Dividends from subsidiaries, joint ventures or associates are recognised in profit or loss in the investor’s separate financial statements when a right to receive the dividend is established.

Disclosure

When a parent, in accordance with IFRS 10, elects not to prepare consolidated financial statements and instead prepares separate financial statements, it shall disclose in those separate financial statements:

  • The fact that the financial statements are separate financial statements; that the exemption from consolidation has been used; the name and principal place of business (and country of incorporation if different), of the entity whose consolidated financial statements that comply with IFRS have been produced for public use; and the address where those consolidated financial statements are obtainable,
  • A list of significant investments in subsidiaries, jointly controlled entities, and associates, including the name, principal place of business (and country of incorporation if different), proportion of ownership interest and, if different, proportion of voting rights, and
  • A description of the method used to account for the foregoing investments

When an investment entity that is a parent prepares separate financial statements as its only financial statements, it shall disclose that fact. The investment entity shall also present the disclosures relating to investment entities required by IFRS 12.

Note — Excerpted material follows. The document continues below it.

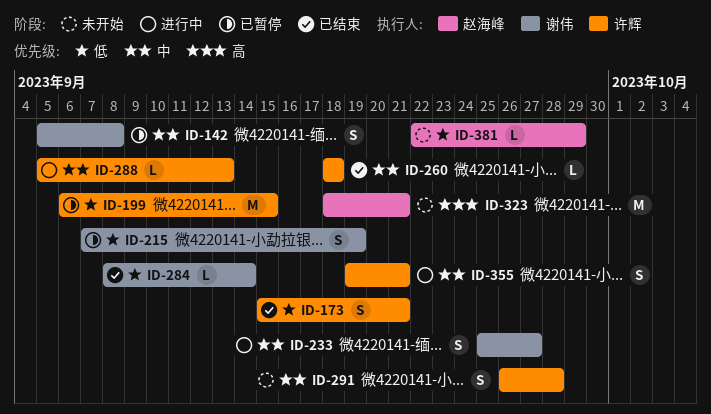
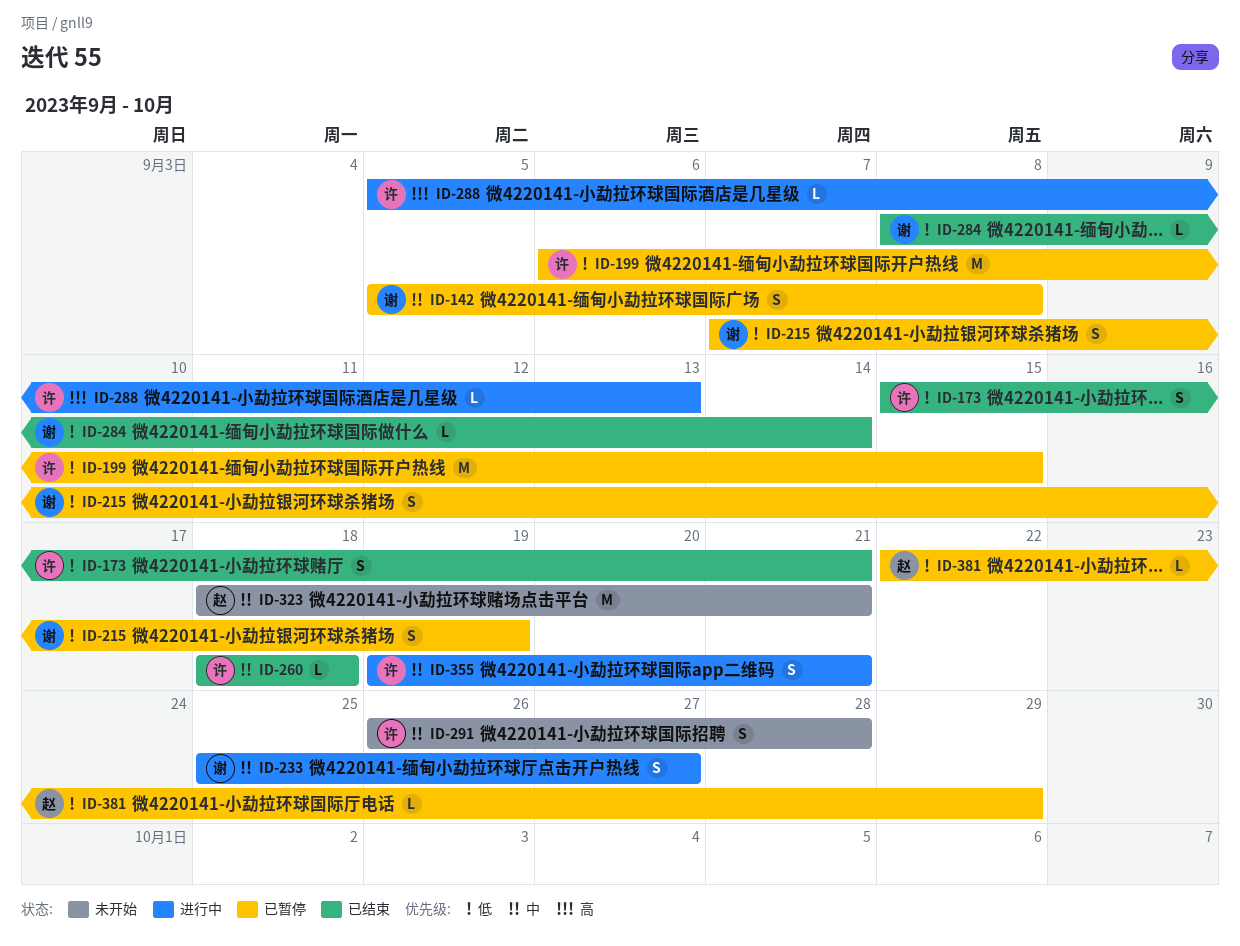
ID-288, priority: 中 -> 高
ID-323, priority: 高 -> 中
ID-381, status: 未开始 -> 已暂停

When a parent (other than a parent covered by the above circumstances) or an investor with joint control of, or significant influence over, an investee prepares separate financial statements, the parent or investor shall identify the financial statements prepared in accordance with IFRS 10, IFRS 11 or IAS 28 (as amended in 2011) to which they relate. The parent or investor shall also disclose in its separate financial statements:

  • The fact that the statements are separate financial statements and the reasons why those statements are prepared if not required by law,
  • A list of significant investments in subsidiaries, jointly controlled entities, and associates, including the name, principal place of business (and country of incorporation if different), proportion of ownership interest and, if different, proportion of voting rights, and
  • A description of the method used to account for the foregoing investments.